Of course there had been a plentiful population of naysayers when she first told her friends and family about the handsome officer who’d burst into her life only a few days before his deployment. Her sister had been skeptical, relaying stories from her husband’s air force unit about the irrational, self-destructive things soldiers did before they shipped out. Her best friend from her hometown had paused on the phone, choosing her words carefully before asking whether Chris had ever tried to borrow money. And her closest colleague in the History Department at K-State, Shauna, had simply wrinkled her nose and asked, “You’re dating someone from the fort?”

But she’d brushed off their concerns without a second thought. They weren’t there in those four days, they hadn’t met Chris, so how could they possibly understand the instantaneous, undeniably real connection between the two of them? Any seeds of doubt that might have found root in Beth’s brain were dispelled when Chris’s emails began to roll in, just as he said they would. They weren’t short or cursory either—they were long, thoughtful and substantive. He wrote about everything from the levels of chlorine in the water in the shower, to the alienating experience of walking through a bazaar in full combat gear, to his meditations on good and evil, fear, and death when he came back to base after a firefight. In her replies she admitted to feeling like the tales from her daily life seemed trivial compared to his, but he encouraged her to keep him up-to-date, always asking about her job, her friends and the general goings-on of a small Midwestern college town.

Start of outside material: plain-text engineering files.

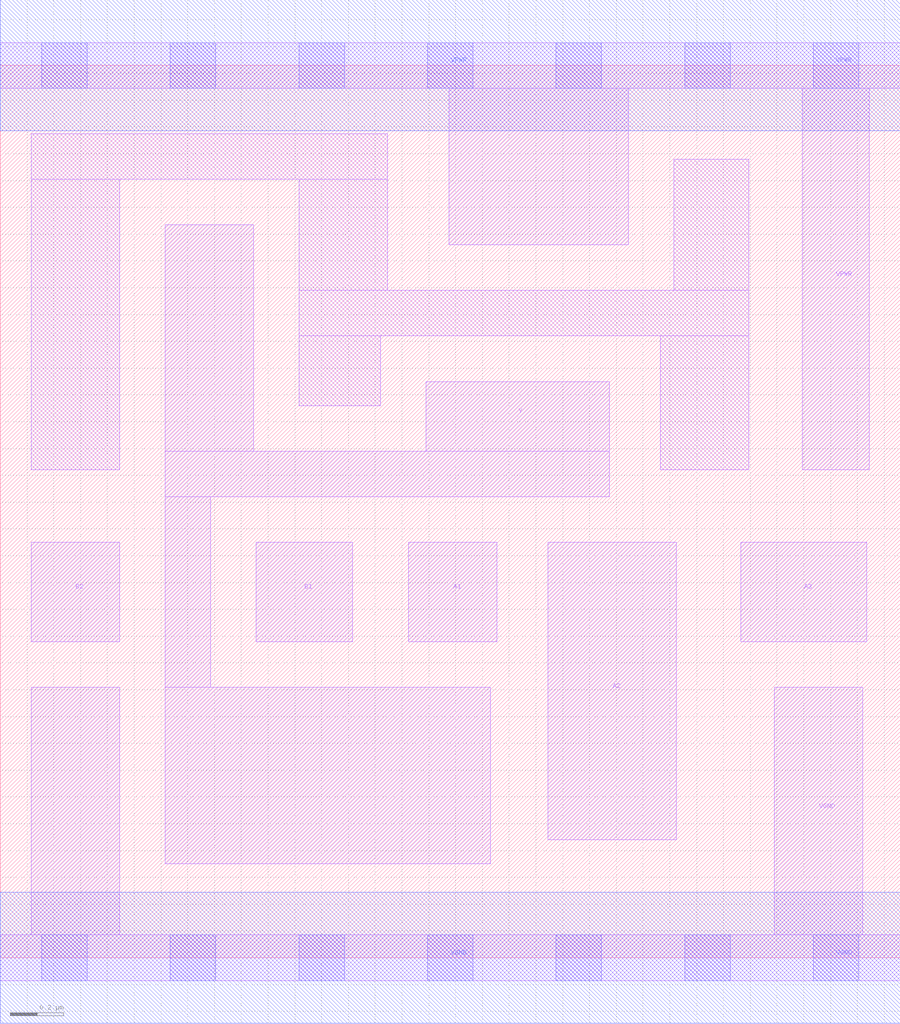
<source format=lef>
# Copyright 2020 The SkyWater PDK Authors
#
# Licensed under the Apache License, Version 2.0 (the "License");
# you may not use this file except in compliance with the License.
# You may obtain a copy of the License at
#
#     https://www.apache.org/licenses/LICENSE-2.0
#
# Unless required by applicable law or agreed to in writing, software
# distributed under the License is distributed on an "AS IS" BASIS,
# WITHOUT WARRANTIES OR CONDITIONS OF ANY KIND, either express or implied.
# See the License for the specific language governing permissions and
# limitations under the License.
#
# SPDX-License-Identifier: Apache-2.0

VERSION 5.7 ;
  NAMESCASESENSITIVE ON ;
  NOWIREEXTENSIONATPIN ON ;
  DIVIDERCHAR "/" ;
  BUSBITCHARS "[]" ;
UNITS
  DATABASE MICRONS 200 ;
END UNITS
MACRO sky130_fd_sc_ms__a32oi_1
  CLASS CORE ;
  SOURCE USER ;
  FOREIGN sky130_fd_sc_ms__a32oi_1 ;
  ORIGIN  0.000000  0.000000 ;
  SIZE  3.360000 BY  3.330000 ;
  SYMMETRY X Y ;
  SITE unit ;
  PIN A1
    ANTENNAGATEAREA  0.312600 ;
    DIRECTION INPUT ;
    USE SIGNAL ;
    PORT
      LAYER li1 ;
        RECT 1.525000 1.180000 1.855000 1.550000 ;
    END
  END A1
  PIN A2
    ANTENNAGATEAREA  0.312600 ;
    DIRECTION INPUT ;
    USE SIGNAL ;
    PORT
      LAYER li1 ;
        RECT 2.045000 0.440000 2.525000 1.550000 ;
    END
  END A2
  PIN A3
    ANTENNAGATEAREA  0.312600 ;
    DIRECTION INPUT ;
    USE SIGNAL ;
    PORT
      LAYER li1 ;
        RECT 2.765000 1.180000 3.235000 1.550000 ;
    END
  END A3
  PIN B1
    ANTENNAGATEAREA  0.312600 ;
    DIRECTION INPUT ;
    USE SIGNAL ;
    PORT
      LAYER li1 ;
        RECT 0.955000 1.180000 1.315000 1.550000 ;
    END
  END B1
  PIN B2
    ANTENNAGATEAREA  0.312600 ;
    DIRECTION INPUT ;
    USE SIGNAL ;
    PORT
      LAYER li1 ;
        RECT 0.115000 1.180000 0.445000 1.550000 ;
    END
  END B2
  PIN Y
    ANTENNADIFFAREA  0.965200 ;
    DIRECTION OUTPUT ;
    USE SIGNAL ;
    PORT
      LAYER li1 ;
        RECT 0.615000 0.350000 1.830000 1.010000 ;
        RECT 0.615000 1.010000 0.785000 1.720000 ;
        RECT 0.615000 1.720000 2.275000 1.890000 ;
        RECT 0.615000 1.890000 0.945000 2.735000 ;
        RECT 1.590000 1.890000 2.275000 2.150000 ;
    END
  END Y
  PIN VGND
    DIRECTION INOUT ;
    USE GROUND ;
    PORT
      LAYER li1 ;
        RECT 0.000000 -0.085000 3.360000 0.085000 ;
        RECT 0.115000  0.085000 0.445000 1.010000 ;
        RECT 2.890000  0.085000 3.220000 1.010000 ;
      LAYER mcon ;
        RECT 0.155000 -0.085000 0.325000 0.085000 ;
        RECT 0.635000 -0.085000 0.805000 0.085000 ;
        RECT 1.115000 -0.085000 1.285000 0.085000 ;
        RECT 1.595000 -0.085000 1.765000 0.085000 ;
        RECT 2.075000 -0.085000 2.245000 0.085000 ;
        RECT 2.555000 -0.085000 2.725000 0.085000 ;
        RECT 3.035000 -0.085000 3.205000 0.085000 ;
      LAYER met1 ;
        RECT 0.000000 -0.245000 3.360000 0.245000 ;
    END
  END VGND
  PIN VPWR
    DIRECTION INOUT ;
    USE POWER ;
    PORT
      LAYER li1 ;
        RECT 0.000000 3.245000 3.360000 3.415000 ;
        RECT 1.675000 2.660000 2.345000 3.245000 ;
        RECT 2.995000 1.820000 3.245000 3.245000 ;
      LAYER mcon ;
        RECT 0.155000 3.245000 0.325000 3.415000 ;
        RECT 0.635000 3.245000 0.805000 3.415000 ;
        RECT 1.115000 3.245000 1.285000 3.415000 ;
        RECT 1.595000 3.245000 1.765000 3.415000 ;
        RECT 2.075000 3.245000 2.245000 3.415000 ;
        RECT 2.555000 3.245000 2.725000 3.415000 ;
        RECT 3.035000 3.245000 3.205000 3.415000 ;
      LAYER met1 ;
        RECT 0.000000 3.085000 3.360000 3.575000 ;
    END
  END VPWR
  OBS
    LAYER li1 ;
      RECT 0.115000 1.820000 0.445000 2.905000 ;
      RECT 0.115000 2.905000 1.445000 3.075000 ;
      RECT 1.115000 2.060000 1.420000 2.320000 ;
      RECT 1.115000 2.320000 2.795000 2.490000 ;
      RECT 1.115000 2.490000 1.445000 2.905000 ;
      RECT 2.465000 1.820000 2.795000 2.320000 ;
      RECT 2.515000 2.490000 2.795000 2.980000 ;
  END
END sky130_fd_sc_ms__a32oi_1

</source>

Her stomach was in knots all day on the date of their first planned phone call. Because of the time difference she had to take the call in her office, and she closed her door with her heart in her throat, positioned her cell phone in the center of her desk and sat down to stare at it. When it rang six long, nerve-racking minutes after the appointed time Beth snatched it up, and the sound of Chris’s voice took her breath away. He was every bit the charming, articulate, sincere man who had shared her bed for just a few brief nights, and she found herself pressing her fist into the center of her chest as though she could catch the heart that was already tumbling down a well of dangerous attachment.